## Задание
Продолжите статью о Чет-Нечет-Театре и его постановках Хлебникова, начиная сразу после её последнего предложения.

## Предоставленный фрагмент
◇ ◇ ◇ ◇
1. Опыт Чет-Нечет-Театра

Вот некоторые из его “начал” 15.

(1) Установка на живое слово, живой звук. Слово на сцене определяет собой все театральное производство — от поведения актеров и системы мизансцен до деталей в декорациях и постановочных эффектов. При этом — никаких фонограмм; зато сильно желание пользоваться “компьютерными голосами”, например, при постановке “Госпожи Лени’н”. Показательна тяга к концертной деятельности: уже выпущен компакт-диск — запись исполнения 15 стихотворений Хлебникова16.

(2) Принцип “никаких реконструкций”. Так, идущая сегодня “Победа над солнцем”-1997 скорее отвергает образец “классики авангарда” — постановку 1913 г. и даже сам ее крученыховский текст, чем перестраивает хорошо известное здание, сохраняя в неприкосновенности его испытанные временем основания17. И “Зангези”-1992 ни в чем не повторяет Татлина 1923-го. Но там и не могла не уцелеть значительная часть авторского “слова”, лишенного, в отличие от крученыховского, установки на абсурд (применительно к “слову” в широком смысле — ниже мы вернемся к нему — формулировка того же принципа, естественно, получит иной вид; выделим ее в особый пункт).

(3) Принцип вмешательства в текст автора. Он не только и не просто допускает частные вкрапления, скажем, в спектакле “Нос” по Гоголю — из Хлебникова и Хармса, но как бы требует разного рода “улучшений” или/и контаминаций.

Единая постановка на сцене ЦДРИ (1986) охватила три поэмы Будетлянина. Выбор был удачным: здесь сошлись “Настоящее”, “Ночь перед Советами” и “Ночной обыск”. Не имея в руках сценария этой постановки, невозможно уверенно судить о деталях и о самой мере вмешательства режиссера в тексты (то же самое можно сказать о “Зангези”-1986 в постановке Питера Селларса; Лос-Анджелес, перевод Пола Шмидта). Однако постановщики уже тогда, несомненно, ощущали потребность во вмешательстве. Все зависело от чувства меры, а вместе с ним и еще до него — от самой концепции режиссера и его представлений о том, какова, по Хлебникову, сущность его “театра невозможного”.

В “Зангези”-1992 “сценическую композицию А. Пономарева” во многом определило влияние “редакции” (и предисловия к упоминавшейся книге) велимироведа Р.В. Дуганова. Здесь решительный пересмотр текста сверхповести едва ли можно считать удачным: слишком часто гранича с произволом, он привел к очень сомнительной, во всяком случае мало обоснованной установке-ссылке на непременную “потребность” восстановить многое из первоначальных планов “Зангези”. Но ведь они имели свою логическую и образную динамику, а не были каким-то аналогом пресловутой хлебниковской наволочки с рукописями, из которой беззащитный поэт устало разрешал не слишком церемонному и далекому издателю-редактору извлекать тексты по воле случая.
◇ ◇ ◇ ◇
## Сохранённые записи
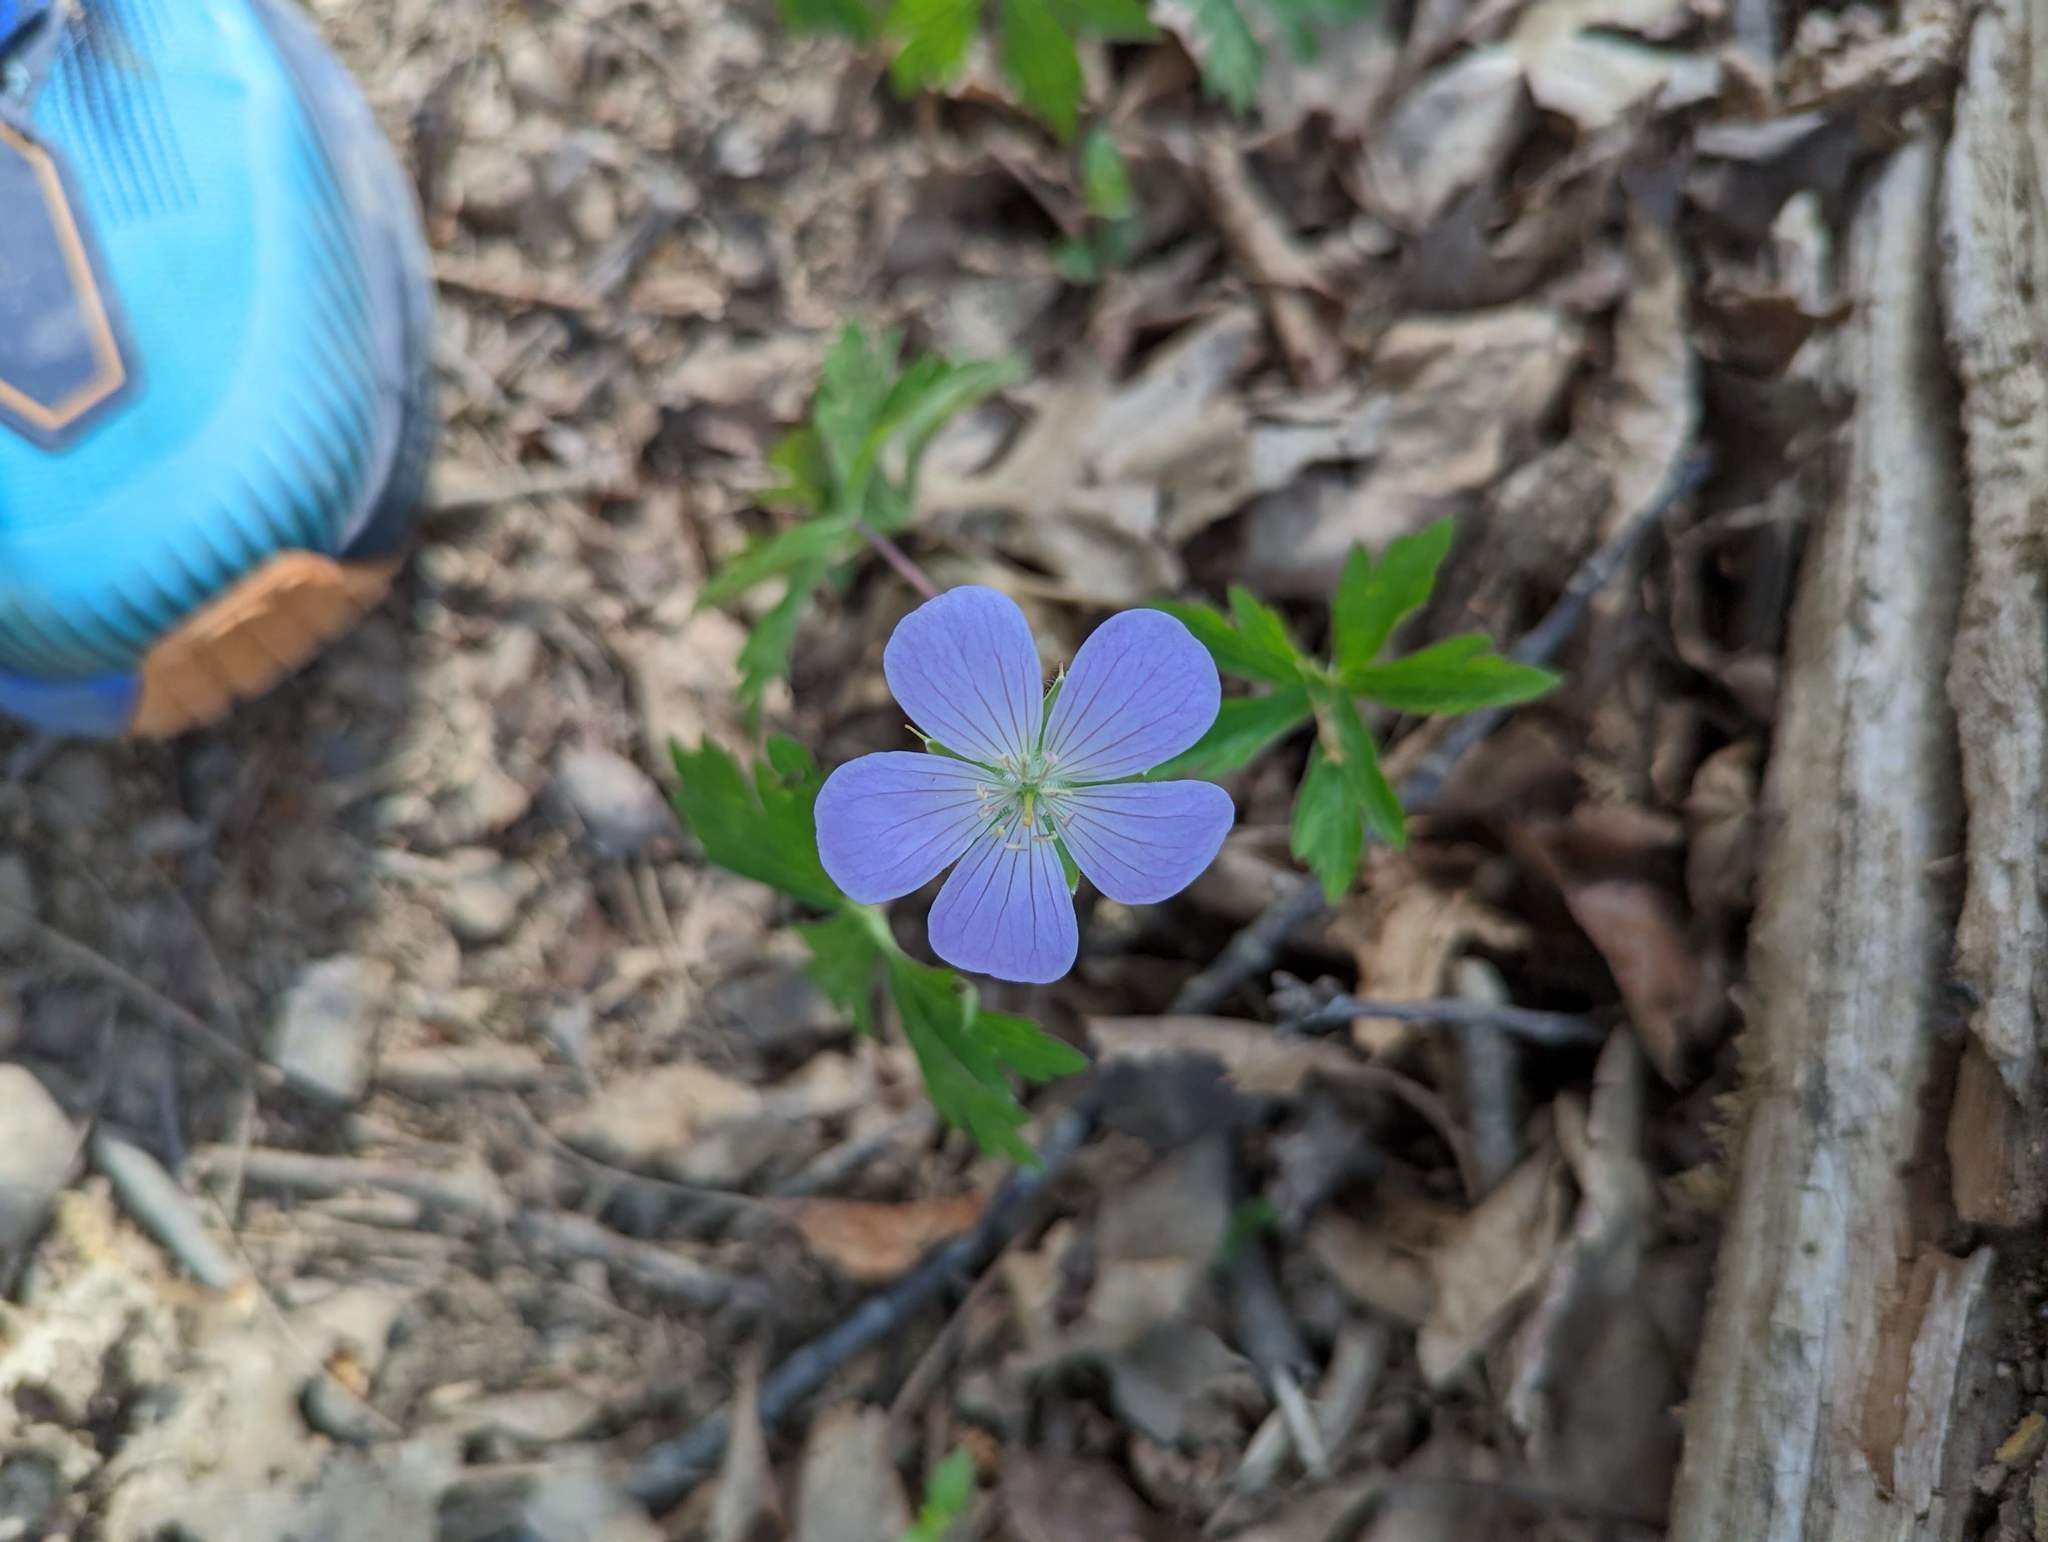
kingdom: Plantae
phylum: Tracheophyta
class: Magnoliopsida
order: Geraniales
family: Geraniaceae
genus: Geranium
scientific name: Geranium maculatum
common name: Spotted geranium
◇ ◇ ◇ ◇
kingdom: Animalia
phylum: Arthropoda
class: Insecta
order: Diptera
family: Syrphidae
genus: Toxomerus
◇ ◇ ◇ ◇
## Ответ
Речь не идет о “защите” корпуса плоскостей “Зангези” “согласно авторской воле”. Необходимость грамотно вмешиваться в те части сверхповести, где ослаблено сценическое действие и которые особенно трудны для исполнителя и “непосредственного театрального восприятия”, очевидна. Но при этом сокращения и замены сложного “более простым” не могут иметь мотивом всего лишь апелляцию к “театральности”: в отношении “Детей Выдры” в 1913 г. Хлебников еще мог предоставить Филонову и Крученых “право изменять текст по вкусу” 18; в тяжелом 1922-м он, умудренный печальным опытом прошлых лет и обманувшим его надежды Маяковским, смотрел на такие же “личики” своих грубо “зарезанных стихов” и их “прополку” совсем по-другому.

Даже естественное, казалось бы, включение в сверхповесть “Ночного обыска” нуждается в развернутой мотивировке. Что же говорить о введенных туда же поэме “Лесная тоска” или сцене “Распятие” (а почему не черемуховой “Весны”, “Единой книги”, “хора богатых” и “хора бедных” 19 и т.д.)? Нельзя закрыть глаза и на множество иных, может, менее радикальных, но тоже в массе излишне самоуверенных, недостаточно обоснованных и в итоге непродуктивных решений.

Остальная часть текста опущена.